You are the boss of you
The Doom. The Doom… Those thoughts that come in the night, when there’s nobody to talk to and no distractions. “What if it all goes wrong and we don’t get visas, what if we screw up our kids, what am I going to DO in Bloem? Oh, and are you allowed to pack herbs and spices in a container, and should I pack that lampshade or give it to my friend….? “ On and on and on until I’m boring myself back to sleep.

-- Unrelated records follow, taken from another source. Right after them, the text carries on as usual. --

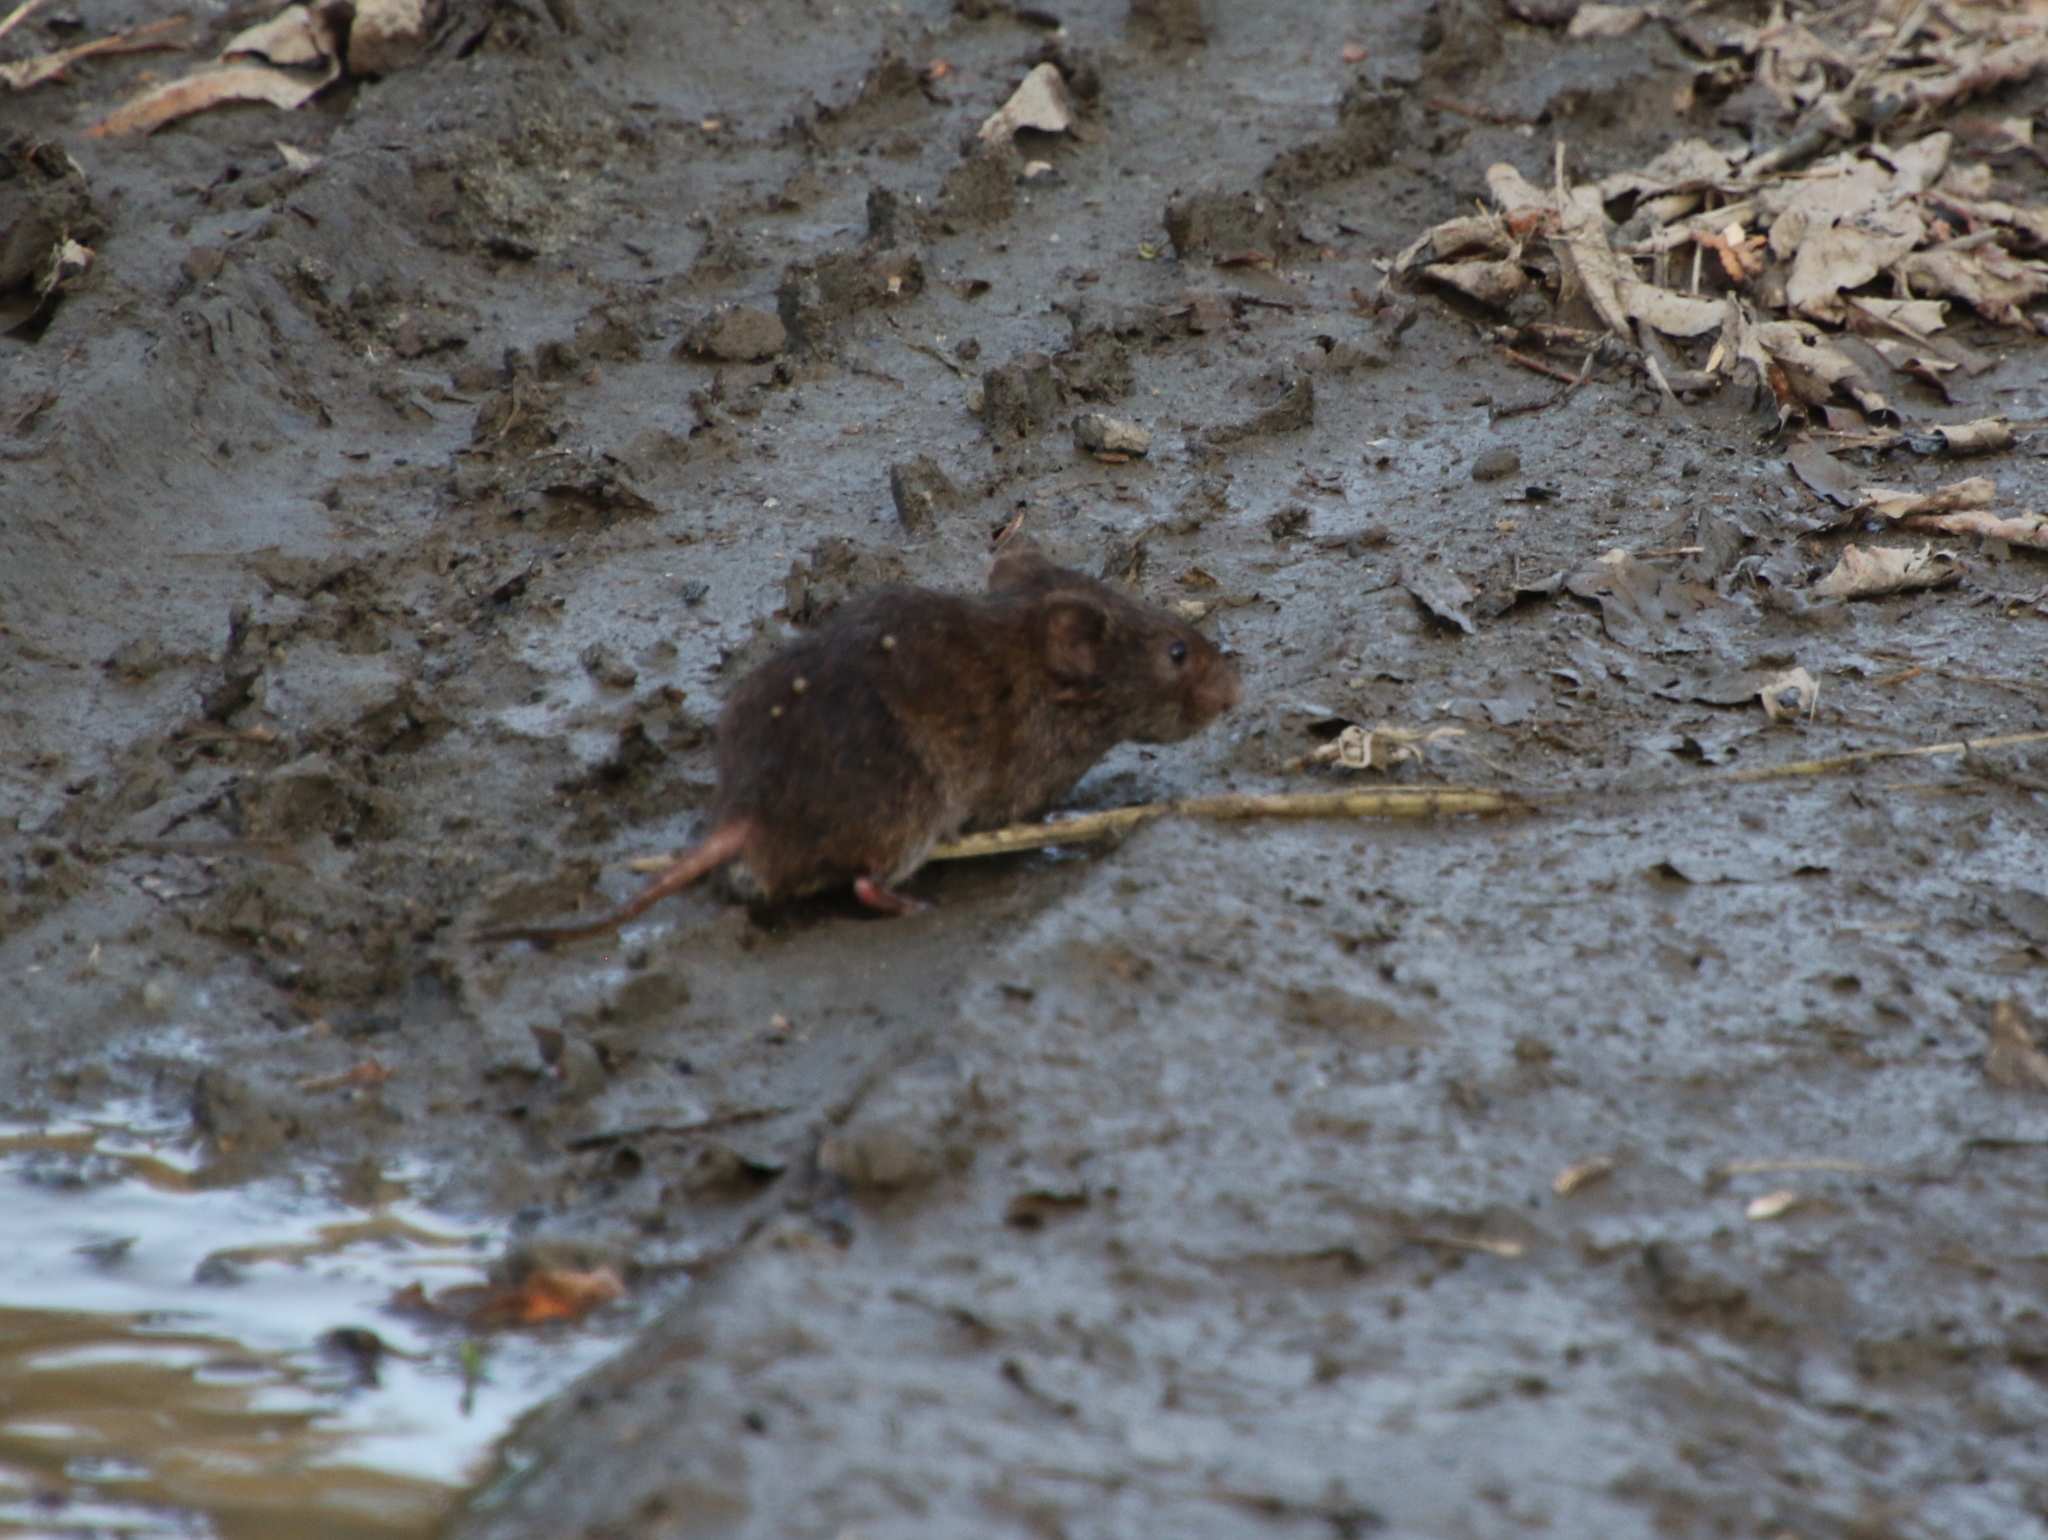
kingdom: Animalia
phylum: Chordata
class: Mammalia
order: Rodentia
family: Muridae
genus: Rattus
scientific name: Rattus norvegicus
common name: Brown rat
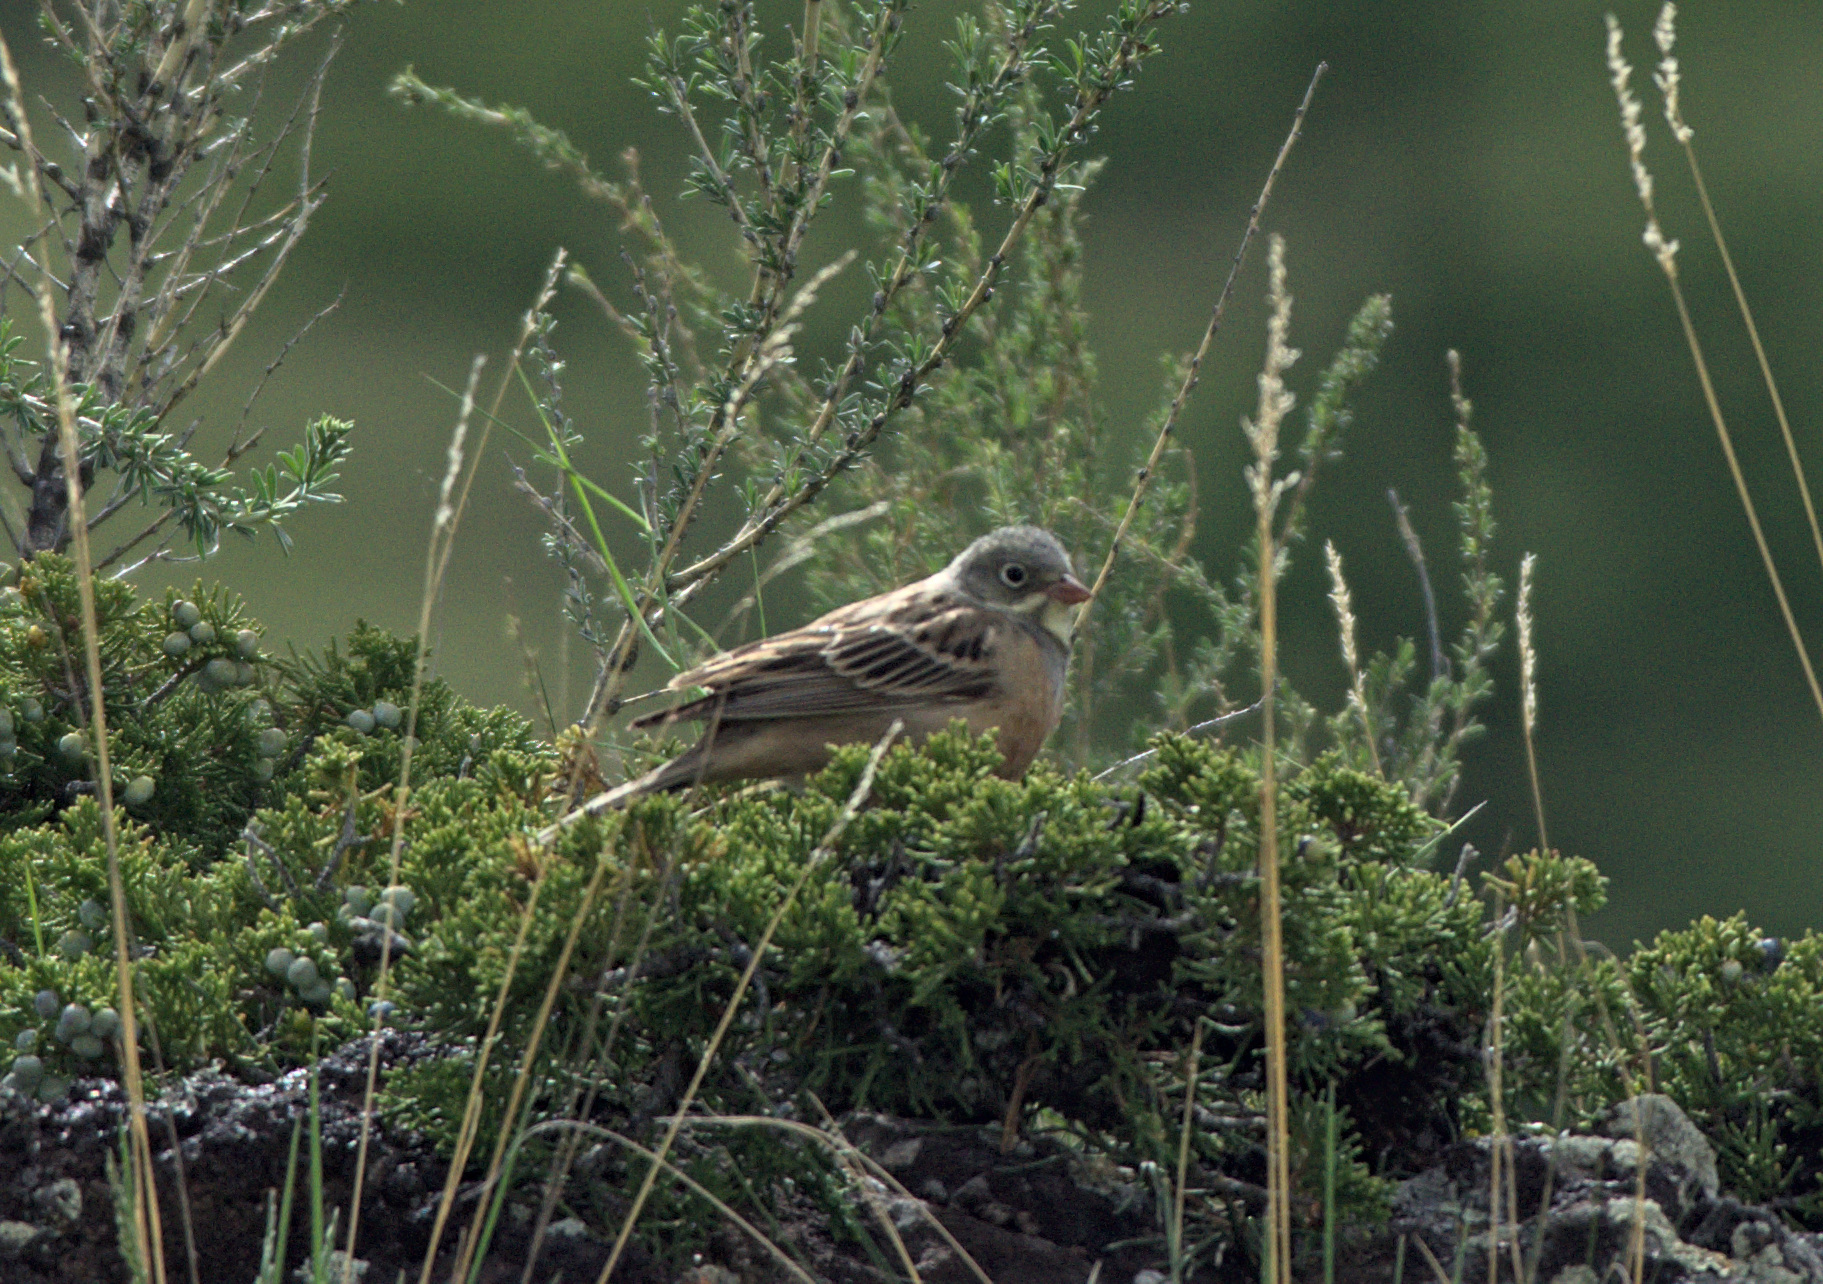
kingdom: Animalia
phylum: Chordata
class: Aves
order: Passeriformes
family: Emberizidae
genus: Emberiza
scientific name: Emberiza hortulana
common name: Ortolan bunting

If you turn to face waves full-on and try to surf them, it’s more fun. ‘Daily grace’, we christian-types call it, meaning that we’re trusting God for each day, and by the way, we’re not supposed to be living somewhere in the middle of next week anyway. “Just try and enjoy today”, I tell Fin, our man who likes a plan. It’s surprisingly counter-cultural to live like that here. I feel weird but then I feel exhilarated – we’re “off grid” for a few weeks or months, and it could be really interesting if we can live one day at a time. This is a nightmare, no it’s fabulous; well it’s a bit of a pain, or is it an opportunity? It’s a complete skive-off, no it’s emotionally gruelling; it’s great having the kids off school, no they’re horrendous, I need some space…. I honestly believe we can choose what to think, and therefore how to feel. “You are the boss of you, and those fears aren’t the boss so don’t let them in to you, you can beat them up”. (Dr. Fin’s wise counsel to his little brother when they were small. I think Isaac was too scared to go into the ‘Kidz Klub’ (!) at Butlins or something.)
The thing I churn over most is our home. Back in June, we saw a house that we really liked in Bloemfontein, and I have thought about it every day since. I believe God’s going to give us that house. I might be wrong, but I won’t mind sharing my wrongness with you. This last few weeks when things have stalled and become so bleuuuuugh, I’ve started to get a feeling of impending doom about it though, because time is running out to buy it. I presume we’d do a second pack which would have to include everything we need to live in a rented place until we properly unpack our container somewhere? I don’t really know, I’m just speculating. These are my exact words in my diary on the matter a few weeks ago:
DON’T make me rent!!! No no no. Just no. This crosses a line.”
I’m sure upon reading this, God was wringing his hands in panic: Aaaarrghh, He totally forgot … He hadn’t thought…? How could He have dropped this ball….? Why had nobody reminded Him….? Not. I have to call to mind that God gets times and places right. “From one man he made all the nations, that they should inhabit the earth; and he marked out their appointed times in history and the boundaries of their lands.” (Acts 17 v26)
I’ve felt a lot less uptight about the situation this last week as I’ve been the boss of me. The SA estate agent didn’t write back, and our friends out there didn’t hear from her either. Everything went quiet….. boo hoo…. but it was OK. Then yesterday I heard that the Bandars are viewing ‘our’ house for us tomorrow!! Squeeeeak! Also, all of a sudden, our UK house had its survey. Everything might be working out perfectly! But then again it might not be. And both those scenarios are OK. (See scripture above.)
The surveyor came after an 8 week wait, and was gone within twelve minutes. After a few hours of draining family nothingness, we went for a bike ride and blew the cobwebs away: the day became easy to enjoy. Just look what is at the end of our road for goodness sake! What a setting to bring up kids…. we will miss it hugely, and it was very special to be free and able to appreciate it on an unexpectedly sunny day. One day enjoyed: tick.